■ Exercise details
The answer is the data repeated in full, with no pictures included.

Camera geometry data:
>>>>
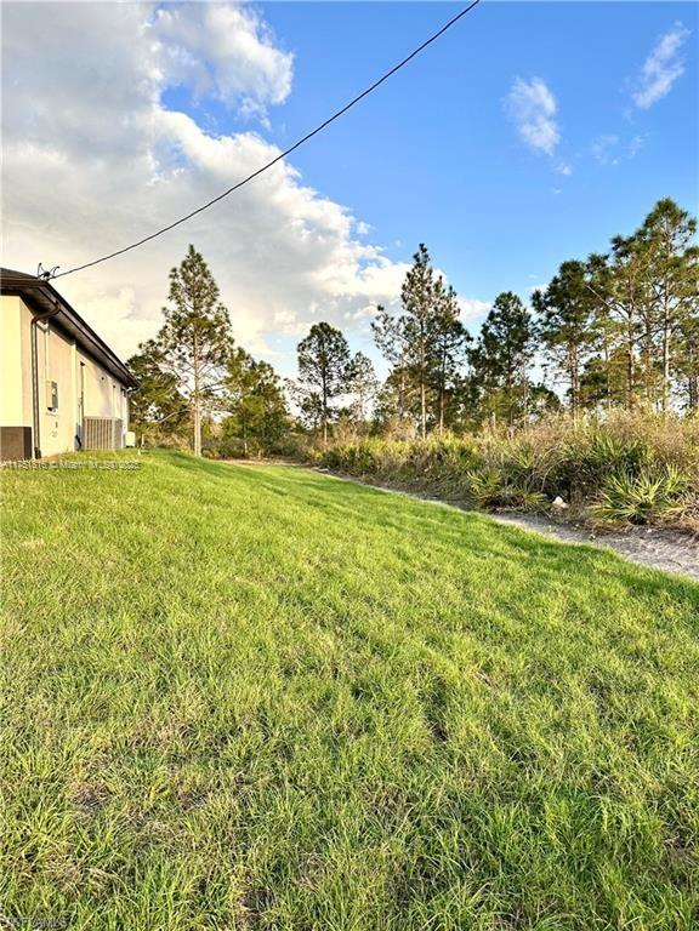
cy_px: 466
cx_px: 350
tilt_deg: -1.4
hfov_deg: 56.8
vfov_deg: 71.6
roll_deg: +0.1
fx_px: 646
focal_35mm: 24
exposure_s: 1/1664
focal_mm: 6.86
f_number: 1.78
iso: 80
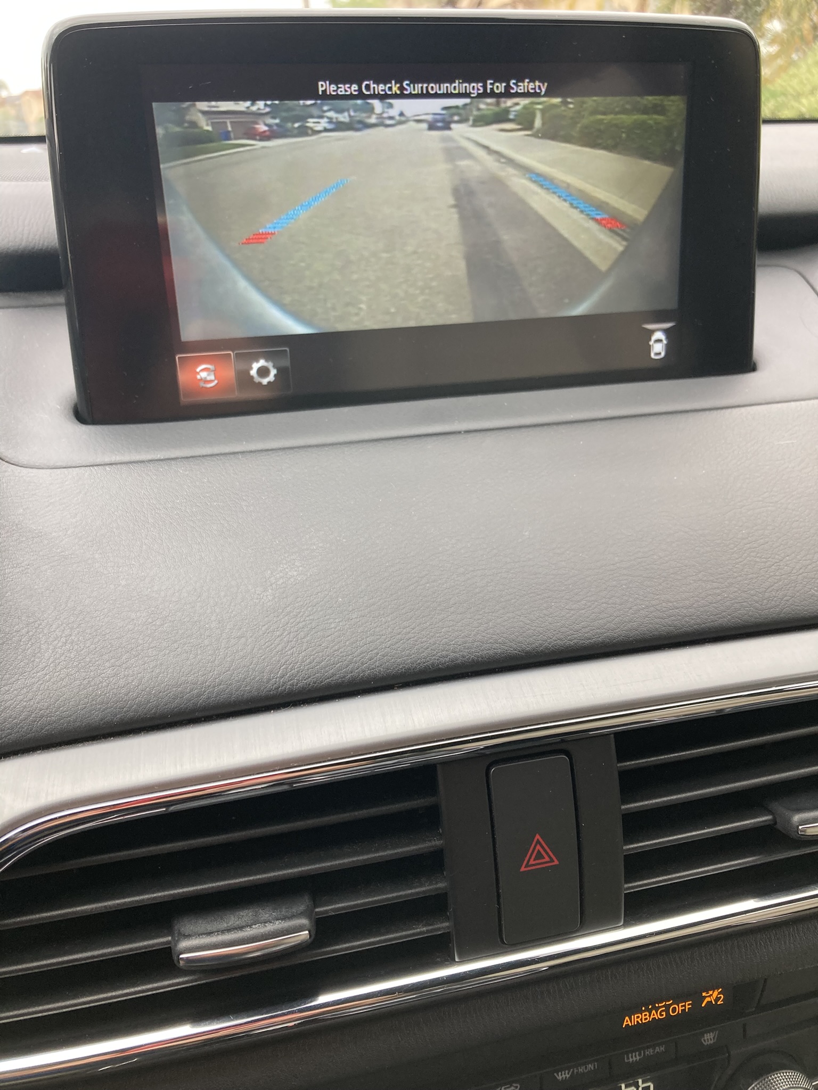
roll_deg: +3.3
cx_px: 409
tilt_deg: -23.1
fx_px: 882
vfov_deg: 63.4
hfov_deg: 49.7
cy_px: 545
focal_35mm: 28
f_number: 1.8
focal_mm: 3.99
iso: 64
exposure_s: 1/121
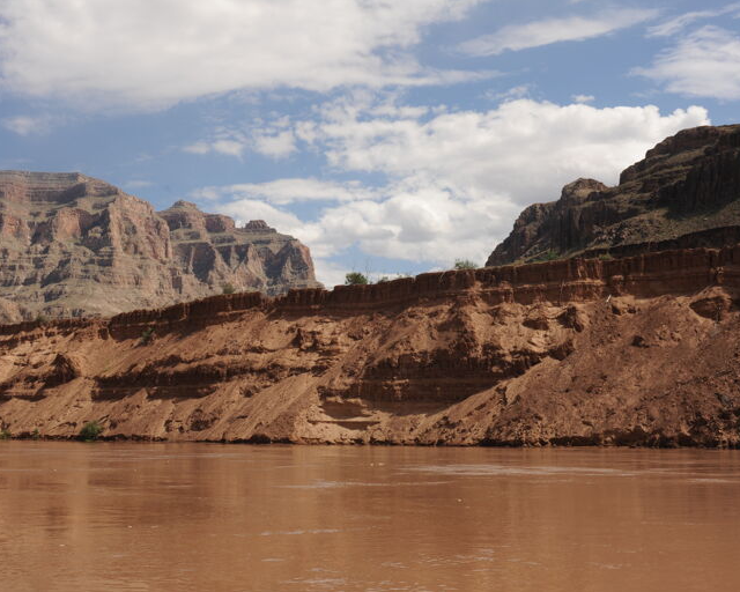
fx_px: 898
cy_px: 287
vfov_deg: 36.5
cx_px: 345
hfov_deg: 44.8
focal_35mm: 41
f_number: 13
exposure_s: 1/500
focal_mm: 35
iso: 320
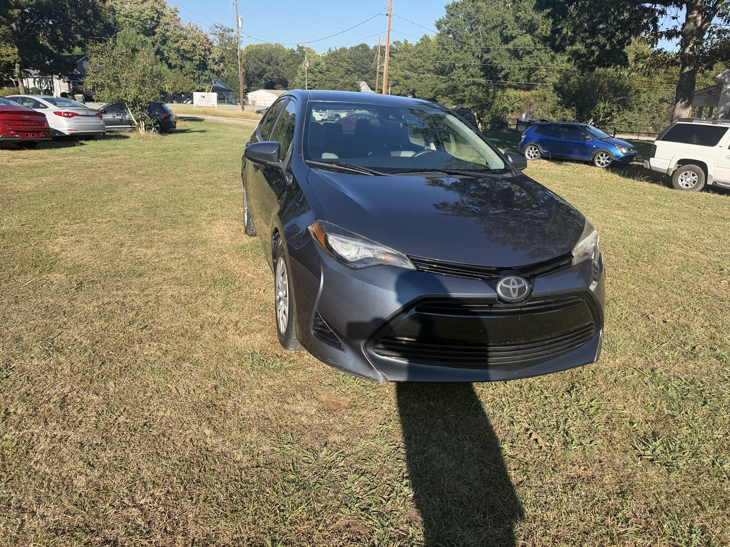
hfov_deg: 71.6
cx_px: 365
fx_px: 506
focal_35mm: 24
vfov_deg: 56.8
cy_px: 274
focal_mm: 6.76
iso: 80
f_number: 1.78
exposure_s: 1/2053
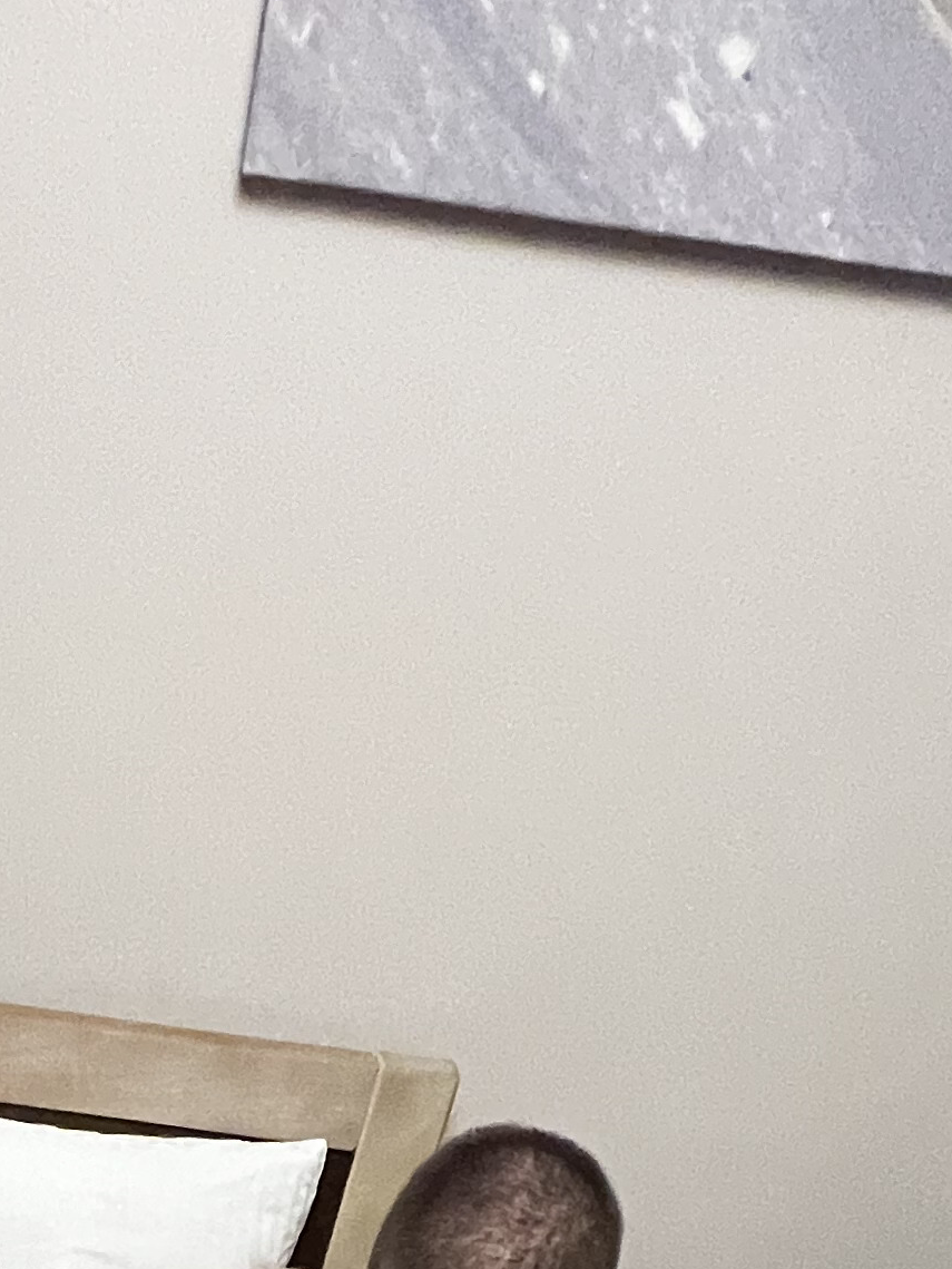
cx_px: -91
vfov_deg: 24.1
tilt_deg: -51.6
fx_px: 1686
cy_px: 2167
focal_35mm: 46
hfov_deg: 28.7
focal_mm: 1.57
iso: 500
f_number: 1.8
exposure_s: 1/50
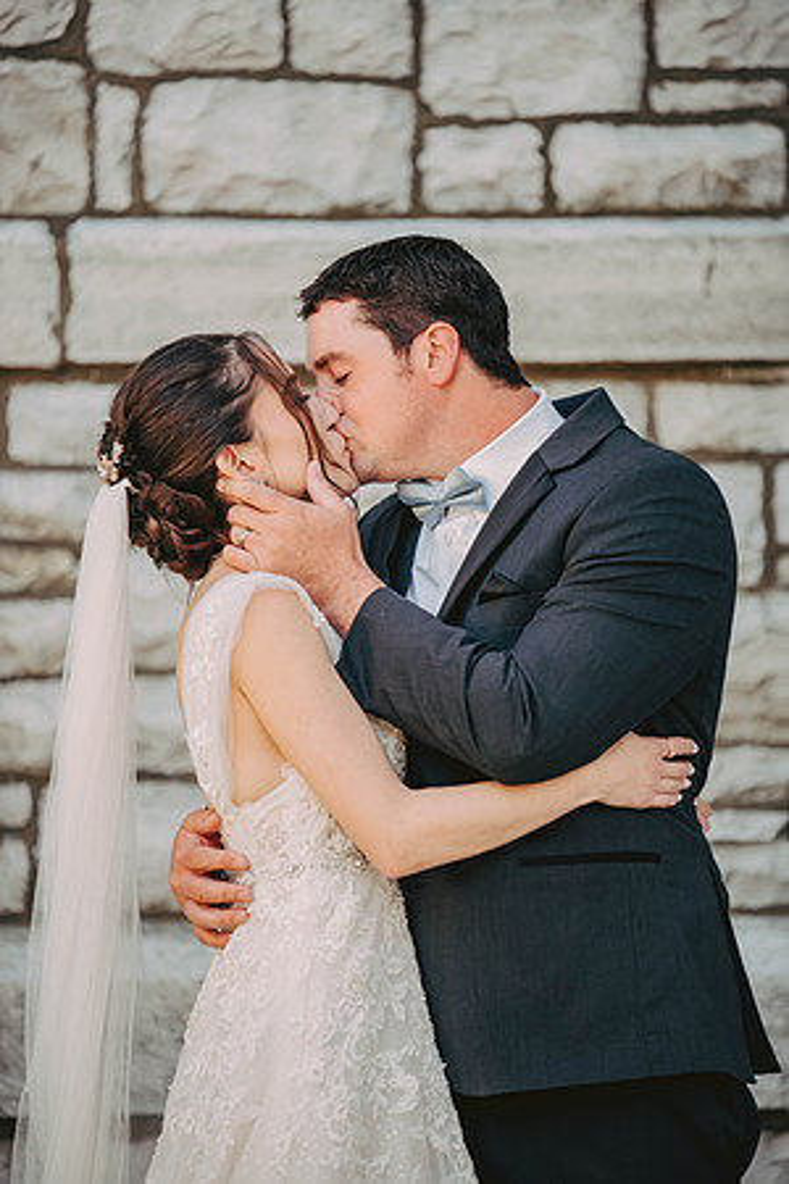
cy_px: 592
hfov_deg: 7.8
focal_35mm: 175
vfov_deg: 11.7
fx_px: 5753
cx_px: 394
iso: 1600
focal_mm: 175
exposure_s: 1/1250
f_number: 2.8
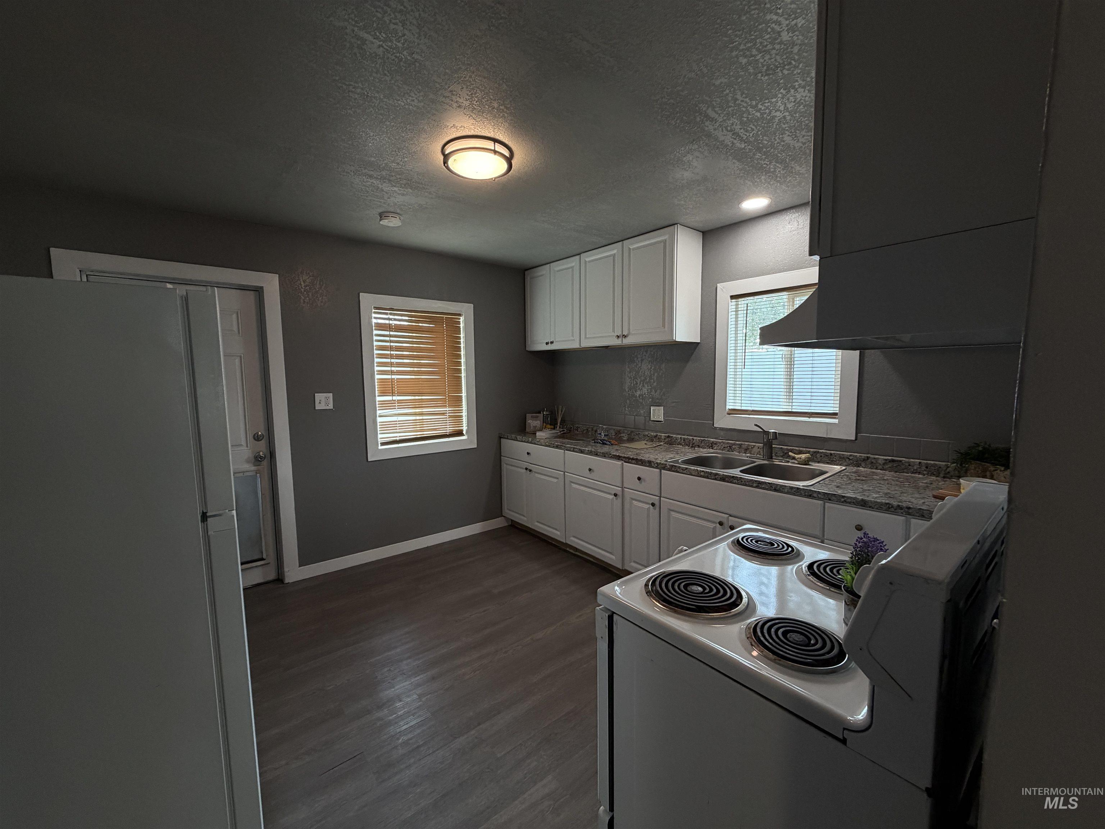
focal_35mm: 14
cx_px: 552
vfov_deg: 85.7
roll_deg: +1.8
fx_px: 447
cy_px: 414
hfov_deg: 102.1
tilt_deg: -4.1
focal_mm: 2.22
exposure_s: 1/120
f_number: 2.2
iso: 250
<<<<
■ Solution below
cy_px: 466
cx_px: 350
tilt_deg: -1.4
hfov_deg: 56.8
vfov_deg: 71.6
roll_deg: +0.1
fx_px: 646
focal_35mm: 24
exposure_s: 1/1664
focal_mm: 6.86
f_number: 1.78
iso: 80
roll_deg: +3.3
cx_px: 409
tilt_deg: -23.1
fx_px: 882
vfov_deg: 63.4
hfov_deg: 49.7
cy_px: 545
focal_35mm: 28
f_number: 1.8
focal_mm: 3.99
iso: 64
exposure_s: 1/121
fx_px: 898
cy_px: 287
vfov_deg: 36.5
cx_px: 345
hfov_deg: 44.8
focal_35mm: 41
f_number: 13
exposure_s: 1/500
focal_mm: 35
iso: 320
hfov_deg: 71.6
cx_px: 365
fx_px: 506
focal_35mm: 24
vfov_deg: 56.8
cy_px: 274
focal_mm: 6.76
iso: 80
f_number: 1.78
exposure_s: 1/2053
cx_px: -91
vfov_deg: 24.1
tilt_deg: -51.6
fx_px: 1686
cy_px: 2167
focal_35mm: 46
hfov_deg: 28.7
focal_mm: 1.57
iso: 500
f_number: 1.8
exposure_s: 1/50
cy_px: 592
hfov_deg: 7.8
focal_35mm: 175
vfov_deg: 11.7
fx_px: 5753
cx_px: 394
iso: 1600
focal_mm: 175
exposure_s: 1/1250
f_number: 2.8
focal_35mm: 14
cx_px: 552
vfov_deg: 85.7
roll_deg: +1.8
fx_px: 447
cy_px: 414
hfov_deg: 102.1
tilt_deg: -4.1
focal_mm: 2.22
exposure_s: 1/120
f_number: 2.2
iso: 250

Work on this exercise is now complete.